Activity. Can you return the records below exactly as they stand, but only from the first line through the one with "Main points"?

Information shown.
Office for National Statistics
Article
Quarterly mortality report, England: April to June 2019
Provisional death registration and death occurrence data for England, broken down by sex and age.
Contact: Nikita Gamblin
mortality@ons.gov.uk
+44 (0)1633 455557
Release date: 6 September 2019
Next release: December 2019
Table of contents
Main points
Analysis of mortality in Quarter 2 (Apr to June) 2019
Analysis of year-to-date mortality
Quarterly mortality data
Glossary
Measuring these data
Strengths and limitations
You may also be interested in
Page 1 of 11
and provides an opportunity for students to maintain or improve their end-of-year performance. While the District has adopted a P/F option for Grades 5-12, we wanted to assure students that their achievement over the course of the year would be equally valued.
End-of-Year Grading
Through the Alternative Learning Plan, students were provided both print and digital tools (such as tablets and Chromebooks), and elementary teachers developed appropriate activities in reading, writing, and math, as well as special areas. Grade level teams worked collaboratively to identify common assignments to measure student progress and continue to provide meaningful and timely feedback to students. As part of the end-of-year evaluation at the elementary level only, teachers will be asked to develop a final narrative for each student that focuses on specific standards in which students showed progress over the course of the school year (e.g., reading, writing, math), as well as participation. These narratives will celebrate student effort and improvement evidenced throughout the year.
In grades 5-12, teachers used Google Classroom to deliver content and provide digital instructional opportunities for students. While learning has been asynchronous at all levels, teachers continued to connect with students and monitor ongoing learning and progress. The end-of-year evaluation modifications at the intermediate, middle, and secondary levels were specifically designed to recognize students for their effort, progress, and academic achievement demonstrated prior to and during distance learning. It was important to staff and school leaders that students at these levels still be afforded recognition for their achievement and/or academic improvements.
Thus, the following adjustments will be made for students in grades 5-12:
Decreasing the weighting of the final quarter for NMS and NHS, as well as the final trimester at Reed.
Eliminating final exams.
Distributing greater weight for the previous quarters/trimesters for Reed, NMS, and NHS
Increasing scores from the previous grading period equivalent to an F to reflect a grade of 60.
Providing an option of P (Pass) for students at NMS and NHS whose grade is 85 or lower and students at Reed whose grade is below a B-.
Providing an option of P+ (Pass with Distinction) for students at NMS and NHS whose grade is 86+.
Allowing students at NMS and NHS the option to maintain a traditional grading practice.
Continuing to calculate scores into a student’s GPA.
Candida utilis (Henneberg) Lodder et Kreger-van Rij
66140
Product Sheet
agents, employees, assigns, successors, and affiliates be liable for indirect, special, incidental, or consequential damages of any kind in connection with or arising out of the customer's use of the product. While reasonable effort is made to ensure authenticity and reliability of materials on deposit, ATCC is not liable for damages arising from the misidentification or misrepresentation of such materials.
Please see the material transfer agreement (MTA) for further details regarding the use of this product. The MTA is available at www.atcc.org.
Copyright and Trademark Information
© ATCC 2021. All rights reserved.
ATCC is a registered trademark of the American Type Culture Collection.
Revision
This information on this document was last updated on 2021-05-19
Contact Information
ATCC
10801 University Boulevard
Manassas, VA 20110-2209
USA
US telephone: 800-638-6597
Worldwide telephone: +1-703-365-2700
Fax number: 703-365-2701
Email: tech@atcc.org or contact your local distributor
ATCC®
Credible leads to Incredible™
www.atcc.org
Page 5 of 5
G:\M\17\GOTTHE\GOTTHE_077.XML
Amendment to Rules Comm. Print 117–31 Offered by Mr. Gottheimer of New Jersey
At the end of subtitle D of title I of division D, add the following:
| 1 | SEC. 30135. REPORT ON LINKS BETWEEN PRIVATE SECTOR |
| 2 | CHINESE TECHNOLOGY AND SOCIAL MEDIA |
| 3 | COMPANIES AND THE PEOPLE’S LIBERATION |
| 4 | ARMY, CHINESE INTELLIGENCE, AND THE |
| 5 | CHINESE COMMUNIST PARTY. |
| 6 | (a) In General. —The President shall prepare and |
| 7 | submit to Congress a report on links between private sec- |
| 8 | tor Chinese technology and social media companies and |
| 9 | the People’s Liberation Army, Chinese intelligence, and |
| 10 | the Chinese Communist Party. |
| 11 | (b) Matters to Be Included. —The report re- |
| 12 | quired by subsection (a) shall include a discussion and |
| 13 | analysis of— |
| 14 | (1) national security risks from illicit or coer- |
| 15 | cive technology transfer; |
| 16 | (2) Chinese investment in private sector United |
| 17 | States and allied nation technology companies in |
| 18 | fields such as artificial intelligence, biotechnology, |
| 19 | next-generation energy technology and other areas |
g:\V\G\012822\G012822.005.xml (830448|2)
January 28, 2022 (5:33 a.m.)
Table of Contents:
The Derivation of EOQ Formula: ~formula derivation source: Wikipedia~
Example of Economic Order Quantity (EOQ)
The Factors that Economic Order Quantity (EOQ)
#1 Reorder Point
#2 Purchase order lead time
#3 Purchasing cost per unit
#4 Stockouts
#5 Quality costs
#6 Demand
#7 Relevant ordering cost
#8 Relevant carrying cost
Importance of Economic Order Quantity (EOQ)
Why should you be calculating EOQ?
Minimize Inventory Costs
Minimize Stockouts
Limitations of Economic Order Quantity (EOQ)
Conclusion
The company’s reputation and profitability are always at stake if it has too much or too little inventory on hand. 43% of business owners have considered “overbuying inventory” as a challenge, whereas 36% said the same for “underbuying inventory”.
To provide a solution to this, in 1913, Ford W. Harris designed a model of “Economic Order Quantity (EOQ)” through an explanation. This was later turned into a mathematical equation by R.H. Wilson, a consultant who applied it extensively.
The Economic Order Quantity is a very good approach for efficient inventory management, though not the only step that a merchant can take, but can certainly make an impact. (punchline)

Solution.
Office for National Statistics
Article
Quarterly mortality report, England: April to June 2019
Provisional death registration and death occurrence data for England, broken down by sex and age.
Contact: Nikita Gamblin
mortality@ons.gov.uk
+44 (0)1633 455557
Release date: 6 September 2019
Next release: December 2019
Table of contents
Main points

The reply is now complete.